There’s a lot of talk at the moment in the world of TEFL surrounding gender discrepancy with regards to plenary and keynote speakers at conferences. Nicola Prentis and Russ Mayne set up the blog Gender Equality ELT which aims to raise awareness of this issue on a global scale, whilst Tessa Woodward et al set up The Fair List which promotes gender equality at UK events.
One of my arguments against discrimination occurring was that perhaps there are less female conference presenters and whilst I understand that plenaries are invited to speak, if women aren’t making a mark for themselves as speakers, when will they be seen as good candidates for plenaries?
As president of a local TEFL association and organiser of events, to (hopefully) avoid being awarded the not-so-prestigious Hoff stamp, I looked into the numbers to see whether TEFL del Sur is promoting fairness at our events. We’ve been running mini-conferences for five years now and I think we’re doing fairly well in the gender stakes: of our 16 presenters, 7 are female and 9 male. What is interesting to note, however, is that over the five years those female speakers have presented on more occasions than their male counterparts (17:14). It would seem then that, certainly in Cádiz, women are keen to present.

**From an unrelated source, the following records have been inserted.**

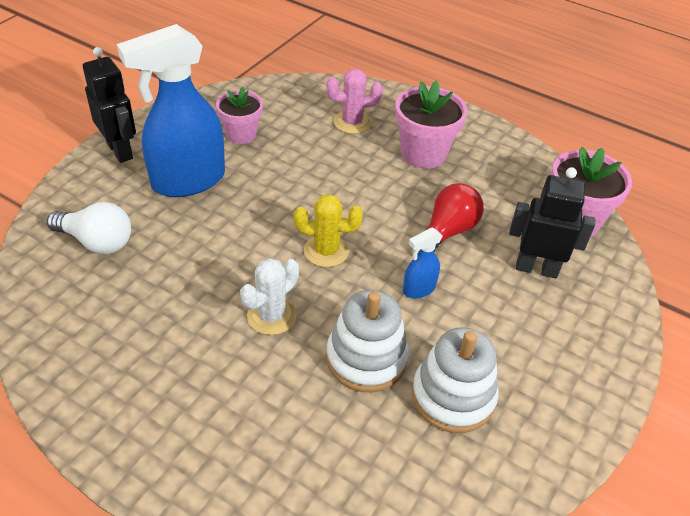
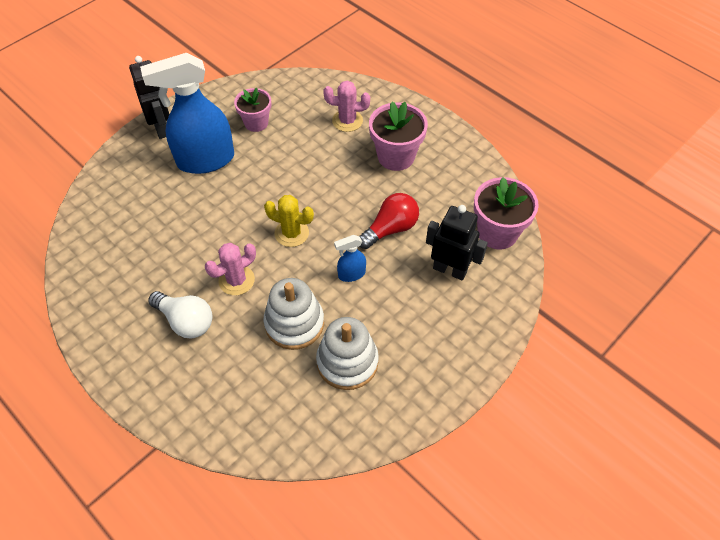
camera: 15 degrees right, 10 degrees up
(97, 242) = (128, 204): white light bulb -> white light bulb (186, 321)
(271, 316) = (236, 280): white cactus -> pink cactus

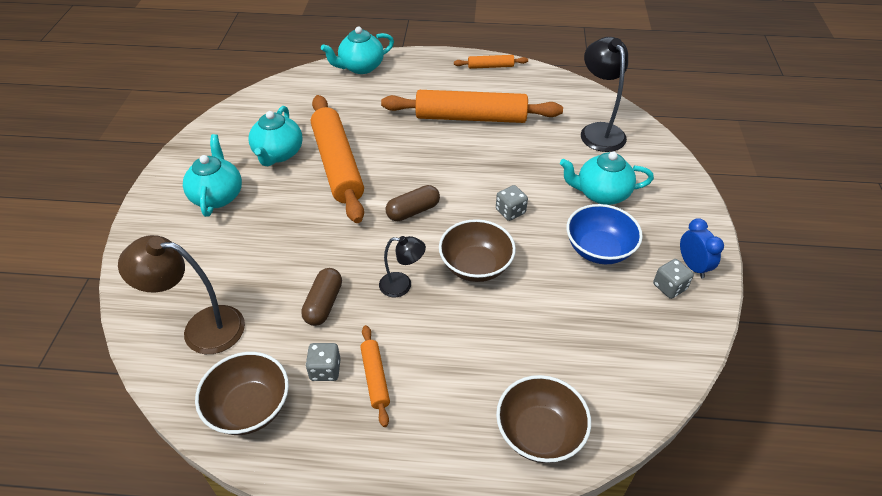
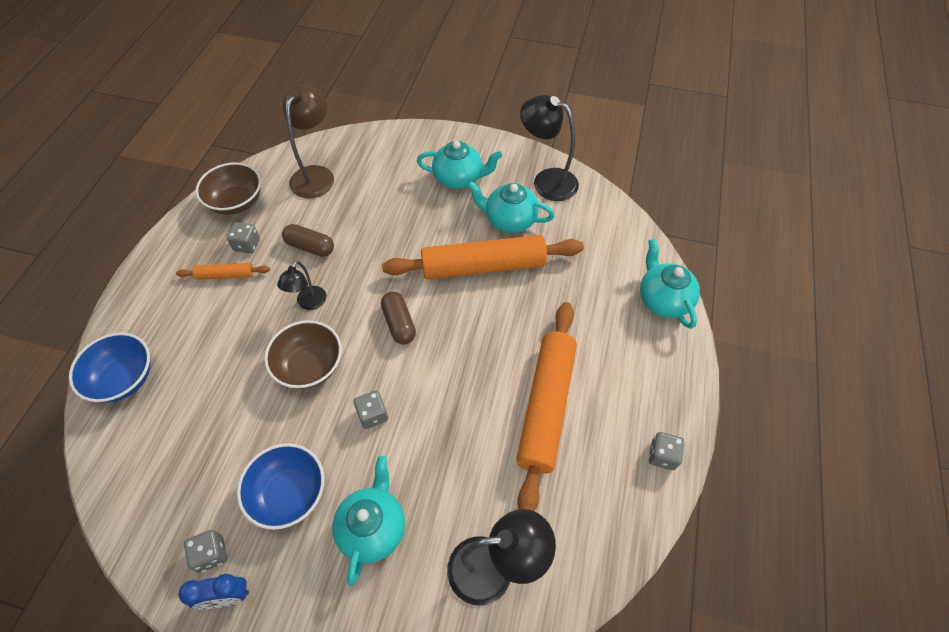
camera: 100 degrees right, 10 degrees up
(225, 134) = (546, 181): none -> black lamp
(490, 66) = (662, 456): orange rolling pin -> grey dice
(539, 433) = (124, 379): brown bowl -> blue bowl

I decided to look a little further afield (though not too far!), towards Sevilla, where ACEIA hosted its annual conference yesterday. This year, 67% of speakers are male. Whilst on the face of it this could easily look like discrimination, of all the proposals received, 60% were from men so in fact the programme reflects this fairly.¹
Considering that most people say that in our profession women are in the majority², it seems a little surprising that this isn’t reflected in their desire to talk. Is the issue with conference organisers who aren’t iniviting women to be plenary and keynote speakers? Should we be doing more to encourage women to get onto the conference circuit?
Personally, my answer to both these questions is “no” – in my opinion, I don’t feel that women are being consciously discriminated against by conference organisers at the moment of contacting plenary and keynote speakers and I don’t feel that we should change proposal policy or make moves to positively discriminate in favour of female conference speakers as by doing so, rather than seeing and treating both sexes as equal, we’re merely highlighting that inequality is an still issue.
You can read many other blogposts on this topic by following the links on the GenderEquality ELT Resources page.
¹Kind regards to Borja Urunuela from ACEIA for supplying the figures
²I can’t find an exact figure, but here are some quotes:
You will probably have noticed the one common denominator that us plenary speakers shared – despite the fact that the conference organisers were both women. They defended their selection of speakers robustly, but then, as on similar occasions more recently, us 5 men on the final panel had the grace (?) to feel uncomfortable sitting there faced with a large crowd of Mexican teachers, the majority of whom, were, of course, women.
(Are plenaries ‘gender-ed’?, Jeremy Harmer, 2010)
…if the stage is otherwise dominated by men as is all too often the case in many industries but, unfortunately, even in one where women make up 60% of it.